> **Task details**: Return each line of the data below exactly, omitting any pictures.

> **Source records**:
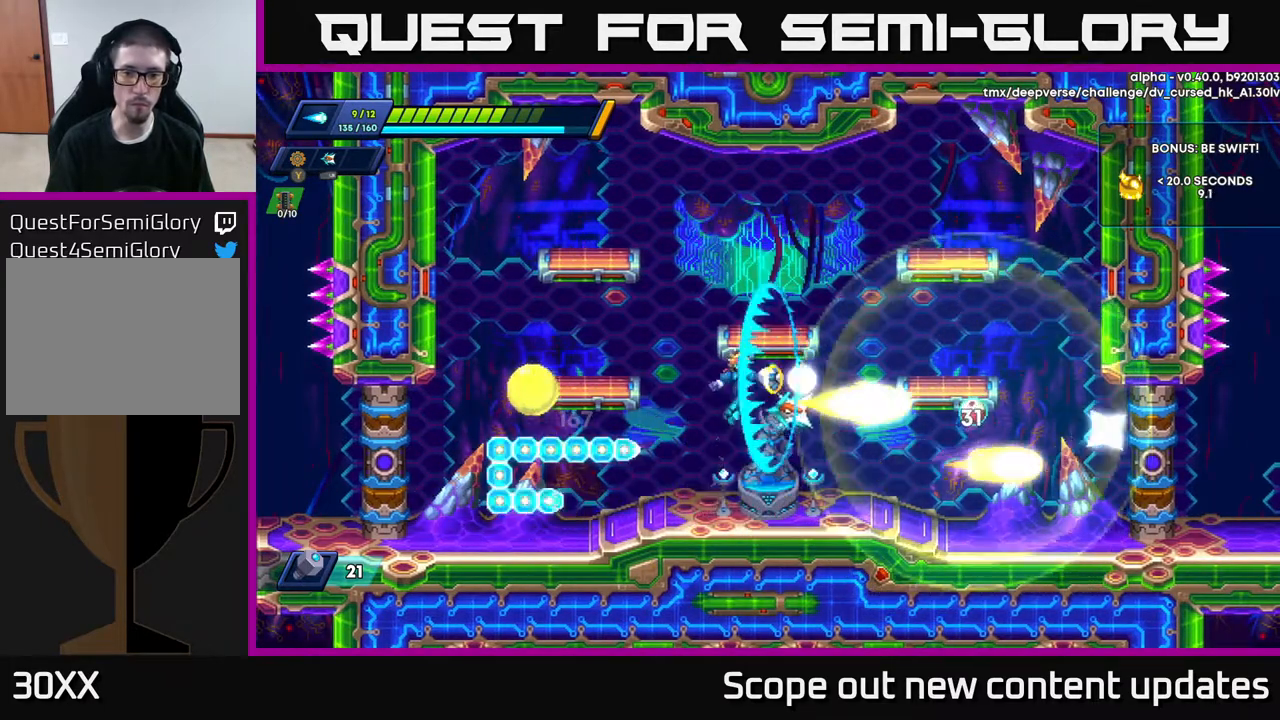
{"buttons": ["A"], "left_stick": "center", "right_stick": "center", "events": [[33, "X", "down"], [83, "X", "up"], [133, "DPAD_RIGHT", "down"], [150, "X", "down"], [200, "DPAD_RIGHT", "up"], [217, "X", "up"], [250, "X", "down"], [350, "A", "down"], [350, "X", "up"]]}
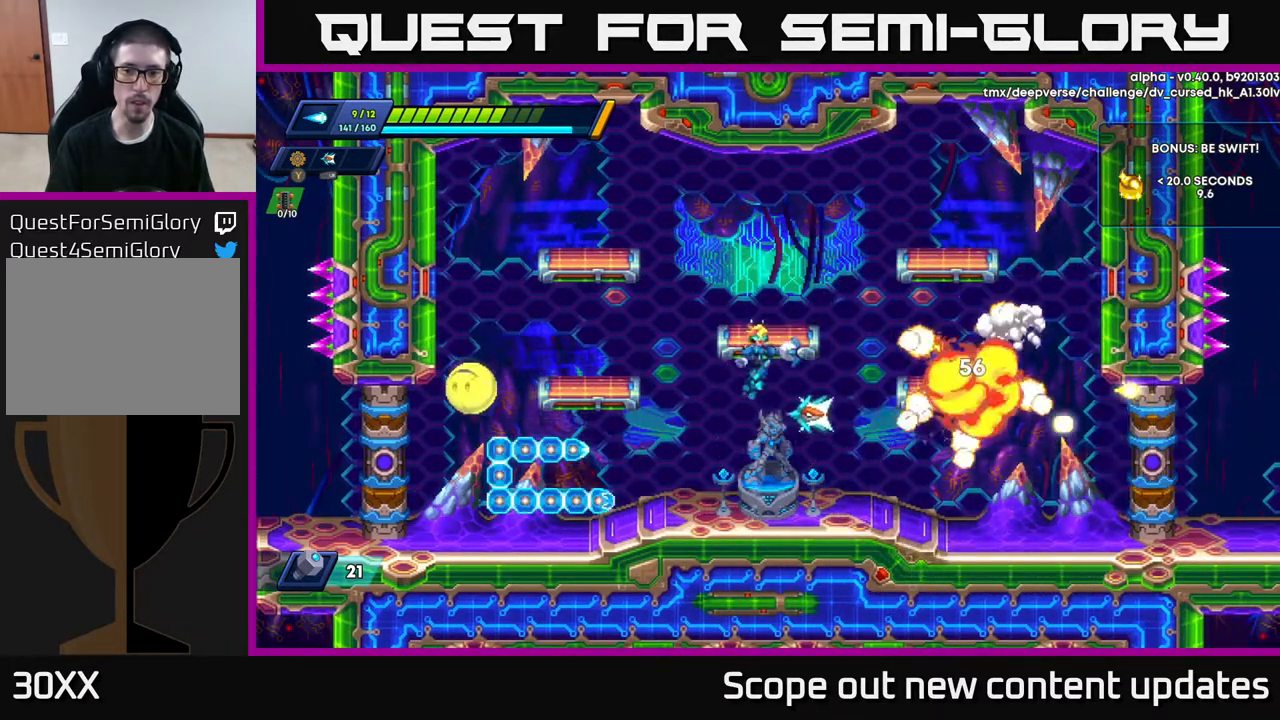
{"buttons": ["DPAD_RIGHT"], "left_stick": "center", "right_stick": "center", "events": [[117, "DPAD_LEFT", "down"], [133, "X", "down"], [150, "A", "up"], [150, "X", "up"], [250, "DPAD_LEFT", "up"], [250, "X", "down"], [317, "X", "up"], [367, "DPAD_RIGHT", "down"]]}
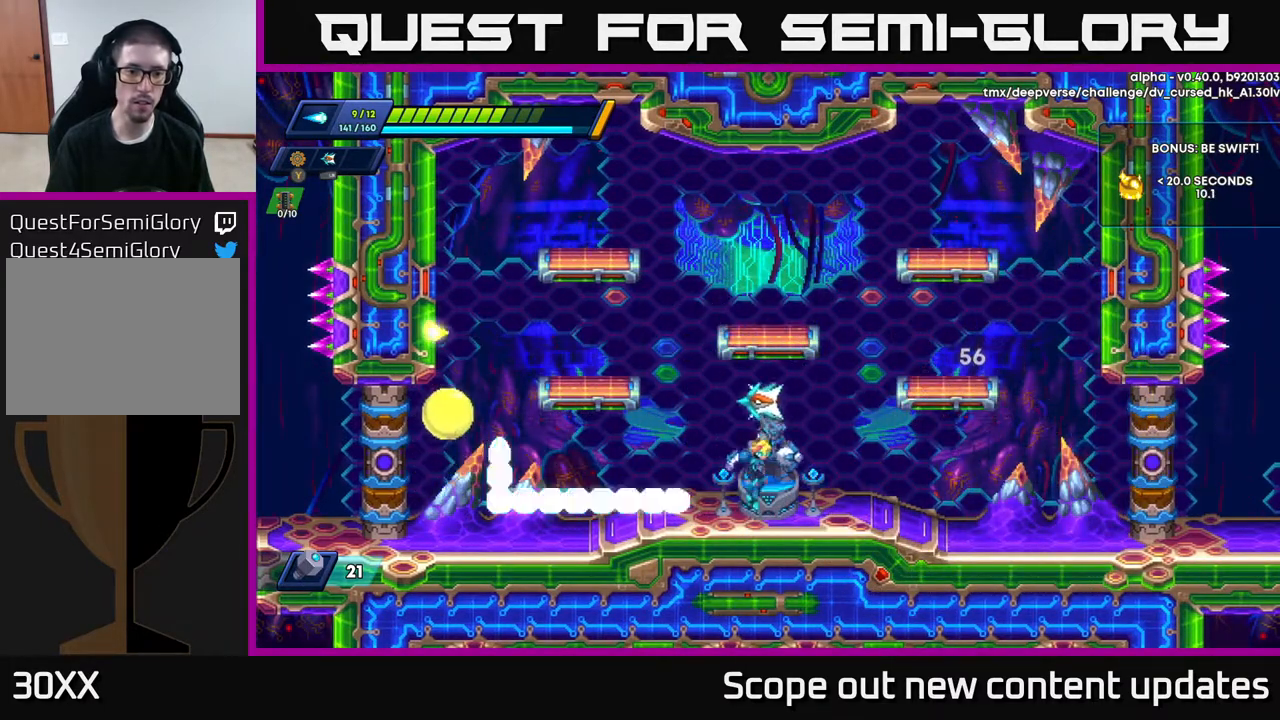
{"buttons": ["R2", "DPAD_RIGHT"], "left_stick": "center", "right_stick": "center", "events": [[83, "R2", "down"]]}
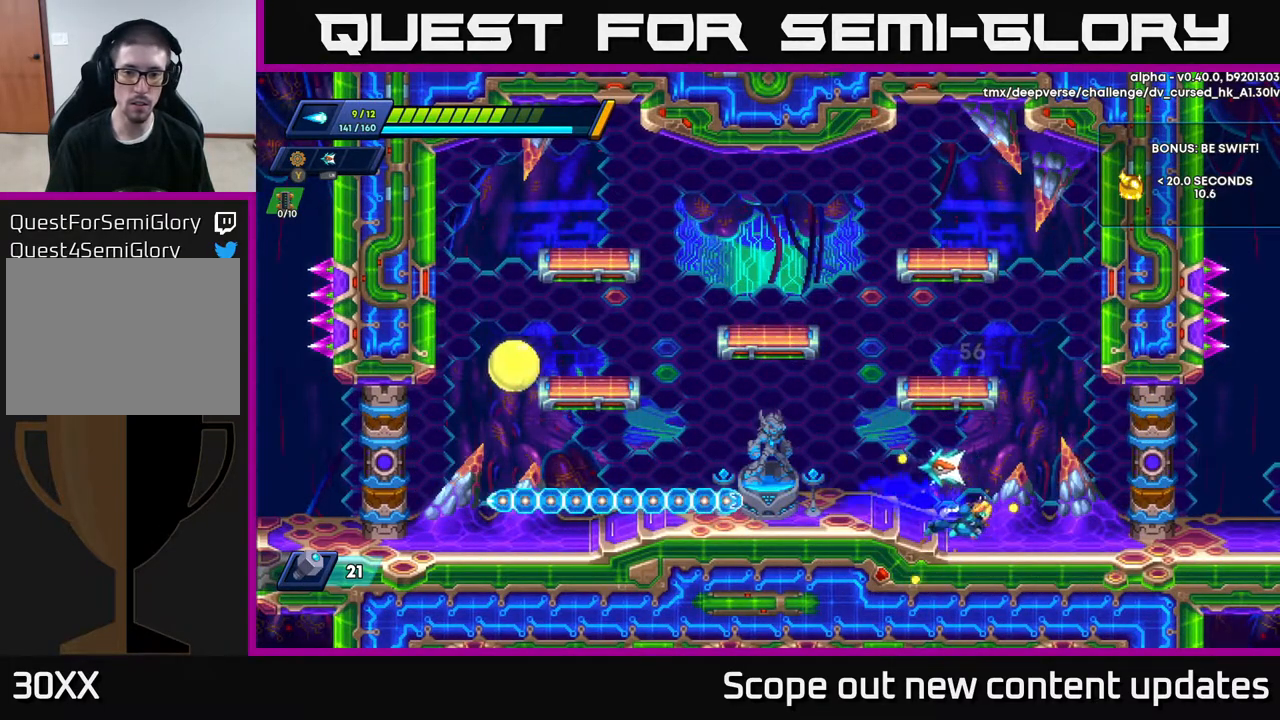
{"buttons": ["DPAD_LEFT"], "left_stick": "center", "right_stick": "center", "events": [[367, "DPAD_RIGHT", "up"], [367, "R2", "up"], [450, "DPAD_LEFT", "down"]]}
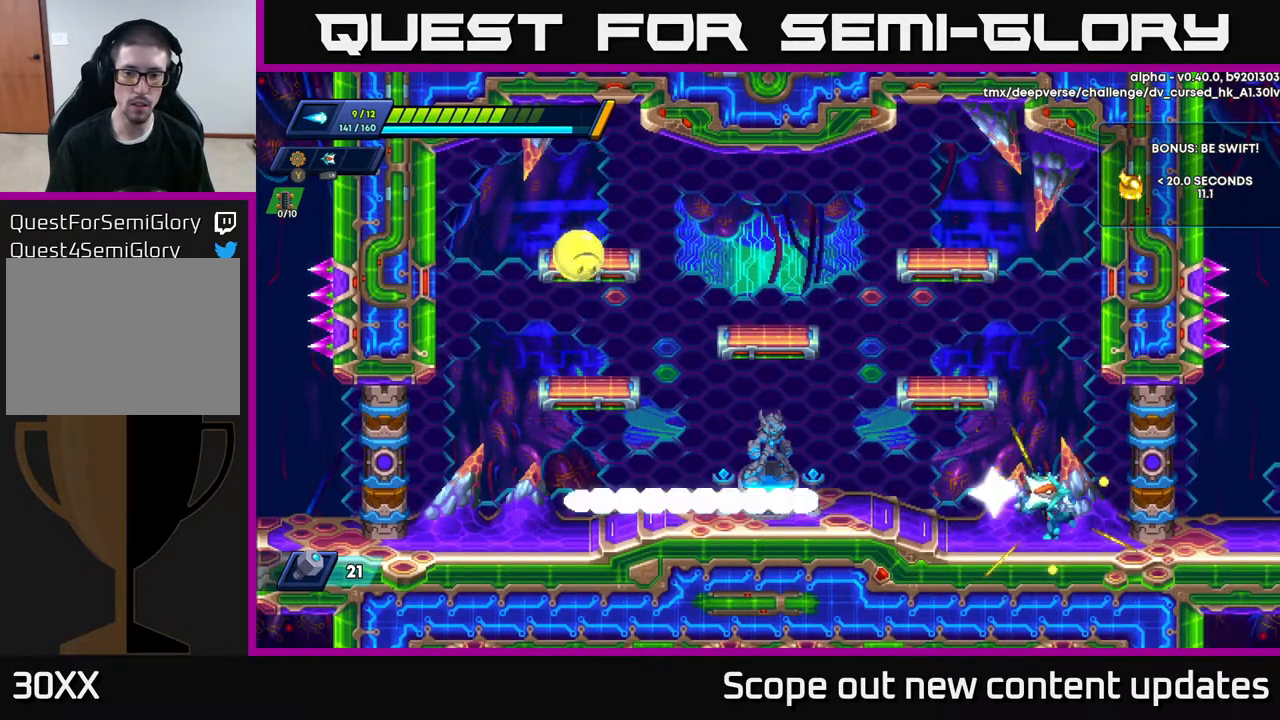
{"buttons": [], "left_stick": "center", "right_stick": "center", "events": [[150, "DPAD_LEFT", "up"], [217, "X", "down"], [250, "X", "up"], [300, "X", "down"], [350, "X", "up"], [400, "X", "down"], [467, "X", "up"]]}
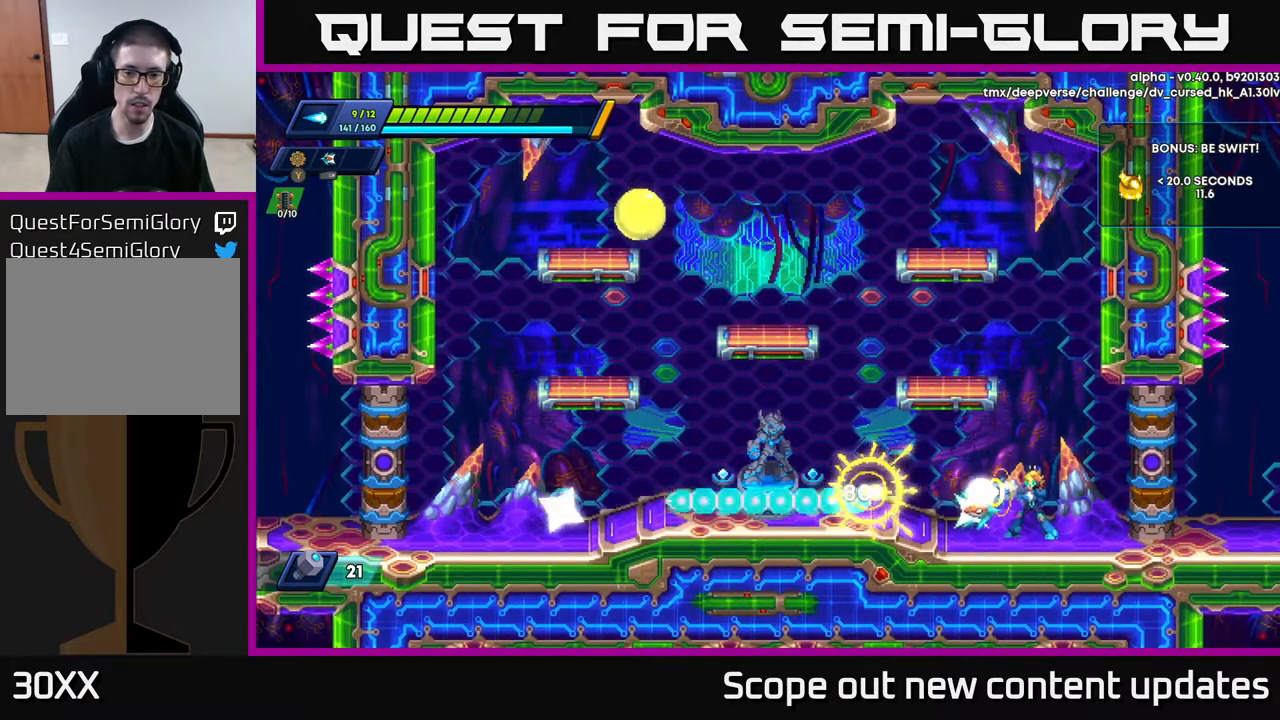
{"buttons": ["X"], "left_stick": "center", "right_stick": "center", "events": [[50, "X", "down"], [83, "X", "up"], [150, "X", "down"], [183, "X", "up"], [250, "X", "down"], [300, "X", "up"], [367, "X", "down"], [433, "X", "up"], [483, "X", "down"]]}
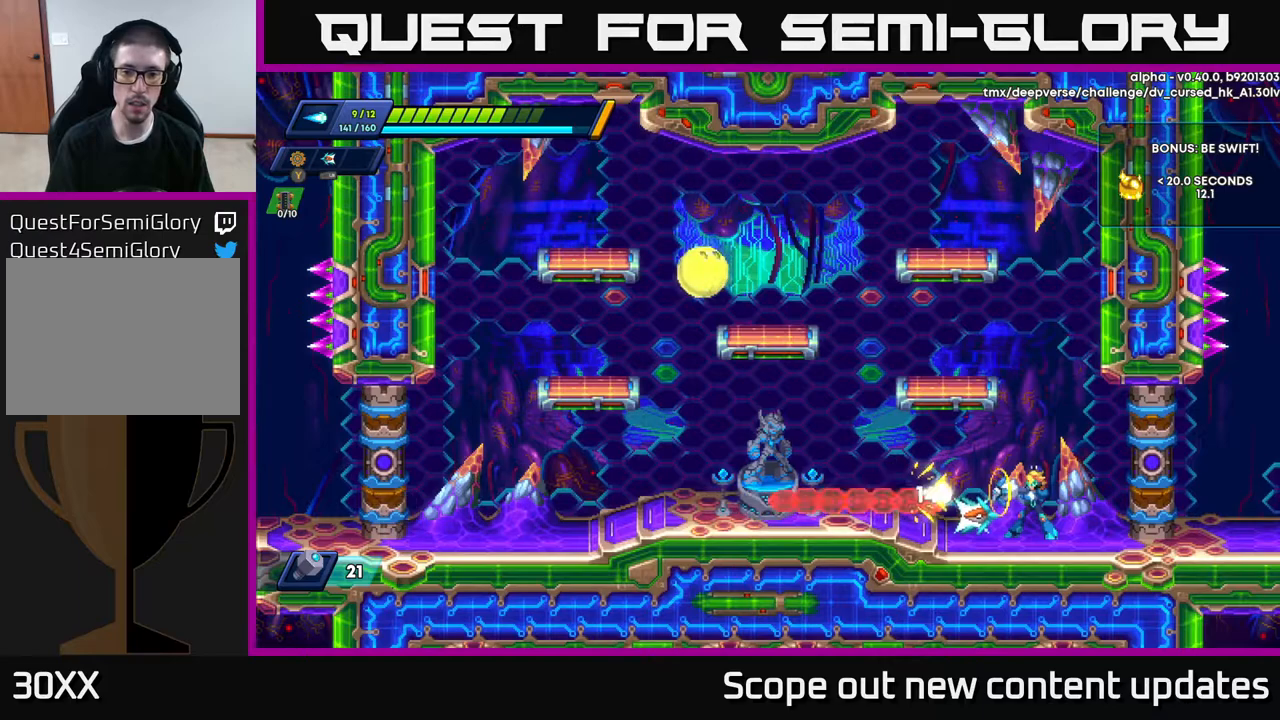
{"buttons": ["A", "R2", "DPAD_LEFT"], "left_stick": "center", "right_stick": "center", "events": [[33, "X", "up"], [67, "DPAD_RIGHT", "down"], [67, "X", "down"], [150, "X", "up"], [267, "DPAD_RIGHT", "up"], [267, "R2", "down"], [283, "DPAD_LEFT", "down"], [317, "A", "down"]]}
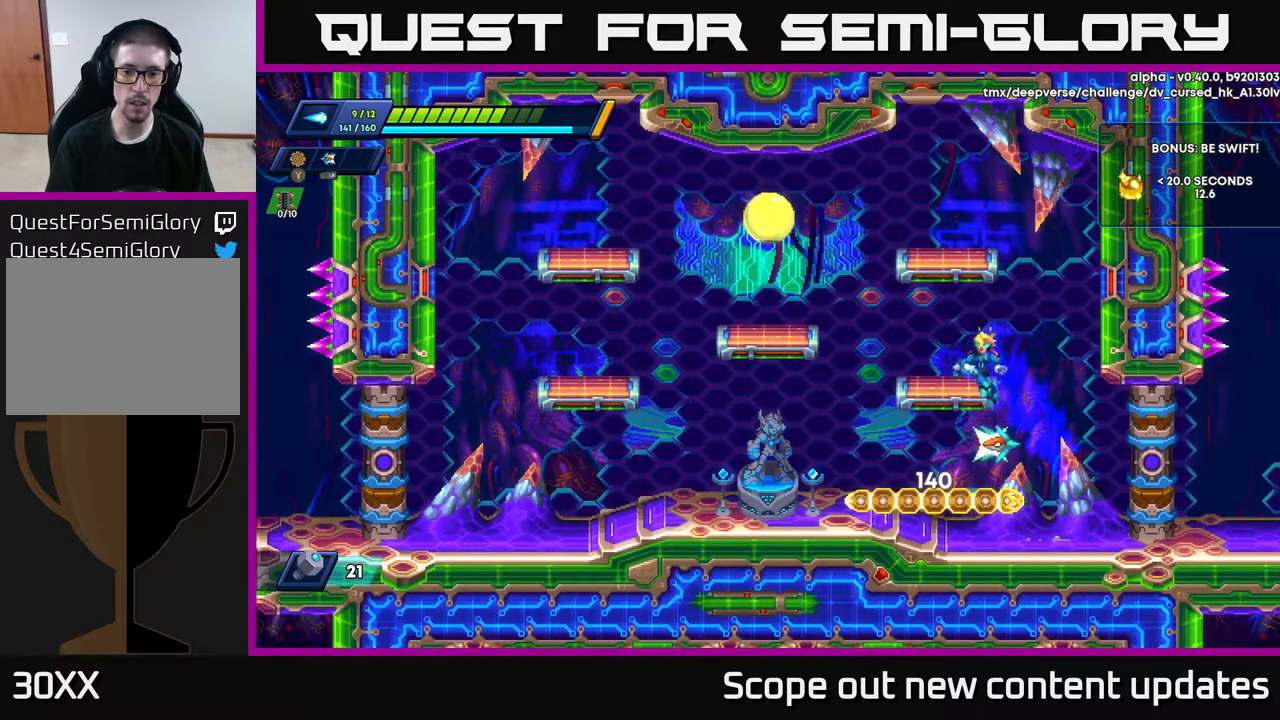
{"buttons": ["R2", "DPAD_LEFT"], "left_stick": "center", "right_stick": "center", "events": [[500, "A", "up"]]}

> **Problem solution**:
{"buttons": ["A"], "left_stick": "center", "right_stick": "center", "events": [[33, "X", "down"], [83, "X", "up"], [133, "DPAD_RIGHT", "down"], [150, "X", "down"], [200, "DPAD_RIGHT", "up"], [217, "X", "up"], [250, "X", "down"], [350, "A", "down"], [350, "X", "up"]]}
{"buttons": ["DPAD_RIGHT"], "left_stick": "center", "right_stick": "center", "events": [[117, "DPAD_LEFT", "down"], [133, "X", "down"], [150, "A", "up"], [150, "X", "up"], [250, "DPAD_LEFT", "up"], [250, "X", "down"], [317, "X", "up"], [367, "DPAD_RIGHT", "down"]]}
{"buttons": ["R2", "DPAD_RIGHT"], "left_stick": "center", "right_stick": "center", "events": [[83, "R2", "down"]]}
{"buttons": ["DPAD_LEFT"], "left_stick": "center", "right_stick": "center", "events": [[367, "DPAD_RIGHT", "up"], [367, "R2", "up"], [450, "DPAD_LEFT", "down"]]}
{"buttons": [], "left_stick": "center", "right_stick": "center", "events": [[150, "DPAD_LEFT", "up"], [217, "X", "down"], [250, "X", "up"], [300, "X", "down"], [350, "X", "up"], [400, "X", "down"], [467, "X", "up"]]}
{"buttons": ["X"], "left_stick": "center", "right_stick": "center", "events": [[50, "X", "down"], [83, "X", "up"], [150, "X", "down"], [183, "X", "up"], [250, "X", "down"], [300, "X", "up"], [367, "X", "down"], [433, "X", "up"], [483, "X", "down"]]}
{"buttons": ["A", "R2", "DPAD_LEFT"], "left_stick": "center", "right_stick": "center", "events": [[33, "X", "up"], [67, "DPAD_RIGHT", "down"], [67, "X", "down"], [150, "X", "up"], [267, "DPAD_RIGHT", "up"], [267, "R2", "down"], [283, "DPAD_LEFT", "down"], [317, "A", "down"]]}
{"buttons": ["R2", "DPAD_LEFT"], "left_stick": "center", "right_stick": "center", "events": [[500, "A", "up"]]}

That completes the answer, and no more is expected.